La comparution du suspect dans l’attaque des mosquées, un Australien de 28 ans, a abouti à son inculpation.

L’homme qui s’est filmé alors qu’il attaquait deux mosquées à Christchurch, en Nouvelle-Zélande, faisant 49 morts,s’appelle bien Brenton Tarrant. Cet Australien de 28 ans, formellement identifié, a comparu samedi matin devant un tribunal de la ville où il a été inculpé pour meurtre. D’autres motifs d’accusation devraient suivre, selon la police.

Portant des menottes et une chemise blanche réservée aux détenus, entouré de deux policiers musculeux, l’ancien instructeur de fitness qui se présente comme un militant d’extrême droite a écouté, impassible, le chef d’inculpation porté à son encontre. Il a lancé de longs regards aux médias présents. Il n’a jamais paru désemparé, selon les reporters présents.

Il n’a pas demandé à bénéficier d’une libération sous caution et restera en prison jusqu’à sa prochaine comparution devant le tribunal, prévue le 5 avril prochain.

« Je peux vous garantir que nos lois sur les armes vont changer »

La Première ministre, Jacinda Ardern, a qualifié de « terroriste » cette double attaque, déplorant l’une des « journées les plus sombres » jamais vécues par ce pays du Pacifique Sud, réputé paisible. L’attentat, qui a soulevé une vague de condamnations à travers le monde, serait le plus meurtrier de l’époque contemporaine contre des musulmans dans un pays occidental. Les victimes venaient des quatre coins du monde musulman, a-t-elle souligné, en citant « le Pakistan, la Turquie, l’Arabie saoudite, le Bangladesh, l’Indonésie et la Malaisie ».
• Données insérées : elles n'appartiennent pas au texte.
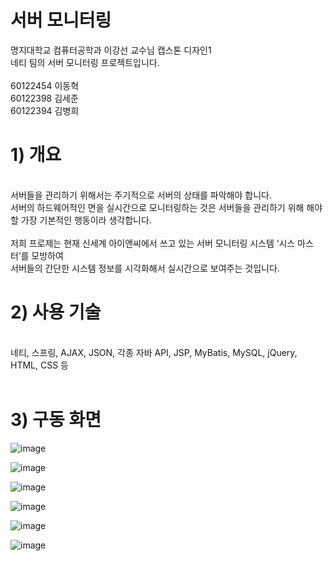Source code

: # 서버 모니터링

명지대학교 컴퓨터공학과 이강선 교수님 캡스톤 디자인1
<br>
네티 팀의 서버 모니터링 프로젝트입니다.
<br>
<br>
60122454 이동혁
<br>
60122398 김세준
<br>
60122394 김병희
<br>

# 1) 개요
<br>
서버들을 관리하기 위해서는 주기적으로 서버의 상태를 파악해야 합니다.
<br>
서버의 하드웨어적인 면을 실시간으로 모니터링하는 것은 서버들을 관리하기 위해 해야할 가장 기본적인 행동이라 생각합니다.
<br>
<br>
저희 프로제는 현재 신세계 아이앤씨에서 쓰고 있는 서버 모니터링 시스템 ‘시스 마스터’를 모방하여
<br>
서버들의 간단한 시스템 정보를 시각화해서 실시간으로 보여주는 것입니다.

# 2) 사용 기술
<br>
네티, 스프링, AJAX, JSON, 각종 자바 API, JSP, MyBatis, MySQL, jQuery, HTML, CSS 등
<br>
<br>

# 3) 구동 화면
![image](https://cloud.githubusercontent.com/assets/15026049/26786685/5eacee0e-4a42-11e7-903d-ca44a2b83952.png)

![image](https://cloud.githubusercontent.com/assets/15026049/26786218/d17b01ca-4a40-11e7-9976-15b68b931e63.png)

![image](https://cloud.githubusercontent.com/assets/15026049/26786234/e372e1b8-4a40-11e7-9a11-8a3c9bb5ff6d.png)

![image](https://cloud.githubusercontent.com/assets/15026049/26786241/e6569c12-4a40-11e7-8f42-194bfae172e0.png)

![image](https://cloud.githubusercontent.com/assets/15026049/26786251/ec1ab08e-4a40-11e7-9700-c0d60bf7665b.png)

![image](https://cloud.githubusercontent.com/assets/15026049/26812132/de749e02-4ab0-11e7-8382-bfef58743540.png)
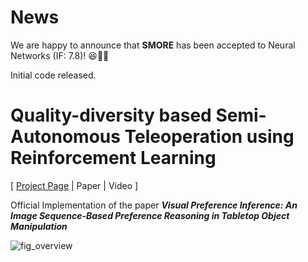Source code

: # News

We are happy to announce that **SMORE** has been accepted to Neural Networks (IF: 7.8)! 😆🎉🎉

Initial code released.

# Quality-diversity based Semi-Autonomous Teleoperation using Reinforcement Learning

[ [Project Page](https://park-sangbeom.github.io/smore/) | Paper | Video ]

Official Implementation of the paper ***Visual Preference Inference: An Image Sequence-Based Preference Reasoning in Tabletop Object Manipulation***

![fig_overview](https://github.com/park-sangbeom/smore/assets/images/fig3_smore_overview.png)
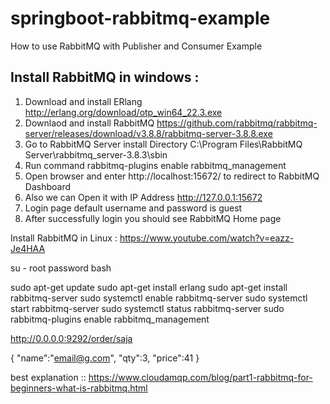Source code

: # springboot-rabbitmq-example
How to use RabbitMQ with Publisher and Consumer Example

Install RabbitMQ in windows :
-----------------------------
1. Download and install ERlang http://erlang.org/download/otp_win64_22.3.exe
2. Downlaod and install RabbitMQ https://github.com/rabbitmq/rabbitmq-server/releases/download/v3.8.8/rabbitmq-server-3.8.8.exe
3. Go to RabbitMQ Server install Directory C:\Program Files\RabbitMQ Server\rabbitmq_server-3.8.3\sbin
4. Run command rabbitmq-plugins enable rabbitmq_management
5. Open browser and enter http://localhost:15672/ to redirect to RabbitMQ Dashboard
6. Also we can Open it with IP Address http://127.0.0.1:15672
7. Login page default username and password is guest 
8. After successfully login you should see RabbitMQ Home page

Install RabbitMQ in Linux : https://www.youtube.com/watch?v=eazz-Je4HAA

su - root
password
bash

sudo apt-get update
 sudo apt-get install erlang
sudo apt-get install rabbitmq-server
 sudo systemctl enable rabbitmq-server
sudo systemctl start  rabbitmq-server
sudo systemctl status  rabbitmq-server
sudo rabbitmq-plugins enable rabbitmq_management

http://0.0.0.0:9292/order/saja

{
       "name":"email@g.com",
    "qty":3,
      "price":41
}

best explanation :: https://www.cloudamqp.com/blog/part1-rabbitmq-for-beginners-what-is-rabbitmq.html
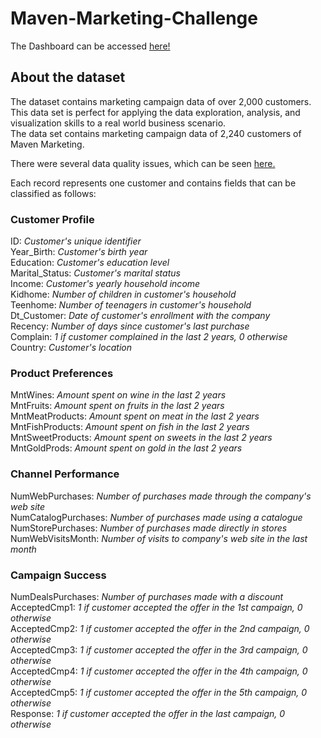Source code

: # Maven-Marketing-Challenge

The Dashboard can be accessed [here!](https://public.tableau.com/profile/selmirkalender#!/vizhome/MavenAnalyticsMarketingChallenge/MavenMarketingCampaigns?publish=yes)

## About the dataset
The dataset contains marketing campaign data of over 2,000 customers. 
This data set is perfect for applying the data exploration, analysis, and visualization skills to a real world business scenario.  
The data set contains marketing campaign data of 2,240 customers of Maven Marketing.

There were several data quality issues, which can be seen [here.](https://github.com/Kal-Sel/Maven-Marketing-Challenge/blob/main/Dashboard.pdf)

Each record represents one customer and contains fields that can be classified as follows:

### Customer Profile

ID: *Customer's unique identifier*  
Year_Birth: *Customer's birth year*  
Education: *Customer's education level*  
Marital_Status: *Customer's marital status*  
Income: *Customer's yearly household income*  
Kidhome: *Number of children in customer's household*  
Teenhome: *Number of teenagers in customer's household*  
Dt_Customer: *Date of customer's enrollment with the company*  
Recency: *Number of days since customer's last purchase*  
Complain: *1 if customer complained in the last 2 years, 0 otherwise*  
Country: *Customer's location*  

### Product Preferences

MntWines: *Amount spent on wine in the last 2 years*  
MntFruits: *Amount spent on fruits in the last 2 years*  
MntMeatProducts: *Amount spent on meat in the last 2 years*  
MntFishProducts: *Amount spent on fish in the last 2 years*  
MntSweetProducts: *Amount spent on sweets in the last 2 years*  
MntGoldProds: *Amount spent on gold in the last 2 years*  

### Channel Performance

NumWebPurchases: *Number of purchases made through the company's web site*  
NumCatalogPurchases: *Number of purchases made using a catalogue*  
NumStorePurchases: *Number of purchases made directly in stores*  
NumWebVisitsMonth: *Number of visits to company's web site in the last month*  

### Campaign Success

NumDealsPurchases: *Number of purchases made with a discount*  
AcceptedCmp1: *1 if customer accepted the offer in the 1st campaign, 0 otherwise*  
AcceptedCmp2: *1 if customer accepted the offer in the 2nd campaign, 0 otherwise*  
AcceptedCmp3: *1 if customer accepted the offer in the 3rd campaign, 0 otherwise*  
AcceptedCmp4: *1 if customer accepted the offer in the 4th campaign, 0 otherwise*  
AcceptedCmp5: *1 if customer accepted the offer in the 5th campaign, 0 otherwise*  
Response: *1 if customer accepted the offer in the last campaign, 0 otherwise*
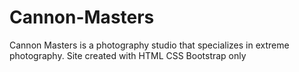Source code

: # Cannon-Masters
Cannon Masters is a photography studio that specializes in extreme photography. Site created with HTML CSS Bootstrap only
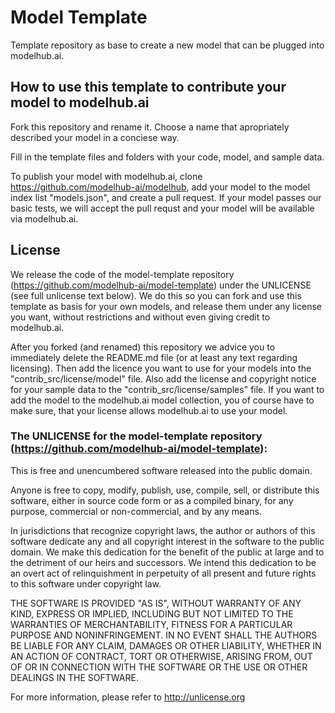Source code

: # Model Template

Template repository as base to create a new model that can be plugged into modelhub.ai.


## How to use this template to contribute your model to modelhub.ai

Fork this repository and rename it. Choose a name that apropriately described your model in a conciese way.

Fill in the template files and folders with your code, model, and sample data.

To publish your model with modelhub.ai, clone https://github.com/modelhub-ai/modelhub, add your model to the model index list "models.json", and create a pull request. If your model passes our basic tests, we will accept the pull requst and your model will be available via modelhub.ai.


## License

We release the code of the model-template repository (https://github.com/modelhub-ai/model-template) under the UNLICENSE (see full unlicense text below). We do this so you can fork and use this template as basis for your own models, and release them under any license you want, without restrictions and without even giving credit to modelhub.ai.

After you forked (and renamed) this repository we advice you to immediately delete the README.md file (or at least any text regarding licensing). Then add the licence you want to use for your models into the "contrib_src/license/model" file. Also add the license and copyright notice for your sample data to the "contrib_src/license/samples" file. If you want to add the model to the modelhub.ai model collection, you of course have to make sure, that your license allows modelhub.ai to use your model.

### The UNLICENSE for the model-template repository (https://github.com/modelhub-ai/model-template):

This is free and unencumbered software released into the public domain.

Anyone is free to copy, modify, publish, use, compile, sell, or
distribute this software, either in source code form or as a compiled
binary, for any purpose, commercial or non-commercial, and by any
means.

In jurisdictions that recognize copyright laws, the author or authors
of this software dedicate any and all copyright interest in the
software to the public domain. We make this dedication for the benefit
of the public at large and to the detriment of our heirs and
successors. We intend this dedication to be an overt act of
relinquishment in perpetuity of all present and future rights to this
software under copyright law.

THE SOFTWARE IS PROVIDED "AS IS", WITHOUT WARRANTY OF ANY KIND,
EXPRESS OR IMPLIED, INCLUDING BUT NOT LIMITED TO THE WARRANTIES OF
MERCHANTABILITY, FITNESS FOR A PARTICULAR PURPOSE AND NONINFRINGEMENT.
IN NO EVENT SHALL THE AUTHORS BE LIABLE FOR ANY CLAIM, DAMAGES OR
OTHER LIABILITY, WHETHER IN AN ACTION OF CONTRACT, TORT OR OTHERWISE,
ARISING FROM, OUT OF OR IN CONNECTION WITH THE SOFTWARE OR THE USE OR
OTHER DEALINGS IN THE SOFTWARE.

For more information, please refer to <http://unlicense.org>
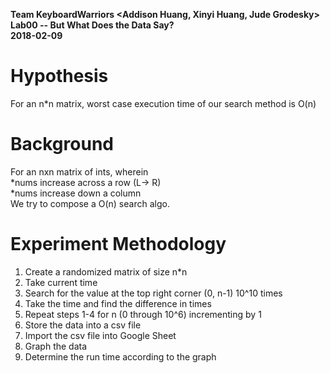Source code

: <b> Team KeyboardWarriors <Addison Huang, Xinyi Huang, Jude Grodesky> <br>
Lab00 -- But What Does the Data Say? <br> 
2018-02-09 </b> <br> 

# <b> Hypothesis </b> <br>
For an n*n matrix, worst case execution time of our search method is O(n)

#  <b> Background </b> <br>
For an nxn matrix of ints, wherein <br>
*nums increase across a row (L→ R) <br>
*nums increase down a column <br>
We try to compose a O(n) search algo.

# <b> Experiment Methodology </b> <br>
1) Create a randomized matrix of size n*n <br>
2) Take current time <br> 
3) Search for the value at the top right corner (0, n-1) 10^10 times <br>
4) Take the time and find the difference in times <br>
5) Repeat steps 1-4 for n (0 through 10^6) incrementing by 1 <br>
6) Store the data into a csv file <br>
7) Import the csv file into Google Sheet <br>
8) Graph the data <br>
9) Determine the run time according to the graph <br>
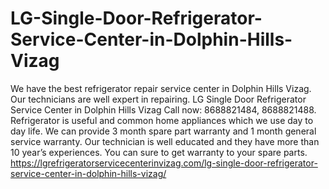 # LG-Single-Door-Refrigerator-Service-Center-in-Dolphin-Hills-Vizag
We have the best refrigerator repair service center in Dolphin Hills Vizag. Our technicians are well expert in repairing. LG Single Door Refrigerator Service Center in Dolphin Hills Vizag Call now: 8688821484, 8688821488. Refrigerator is useful and common home appliances which we use day to day life. We can provide 3 month spare part warranty and 1 month general service warranty. Our technician is well educated and they have more than 10 year’s experiences. You can sure to get warranty to your spare parts.  https://lgrefrigeratorservicecenterinvizag.com/lg-single-door-refrigerator-service-center-in-dolphin-hills-vizag/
Jacinda Ardern a précisé lors d’une conférence de presse que le suspect avait amassé un petit arsenal et disposait d’un permis de port d’armes, promettant des réformes. « Je peux vous garantir que nos lois sur les armes vont changer », a-t-elle fermement déclaré.

Les conditions de l’arrestation de Brenton Tarrant restaient floues, près de 214 heures après l’attaque. La police est avare d’informations sur les circonstances de son arrestation et ses éventuels complices.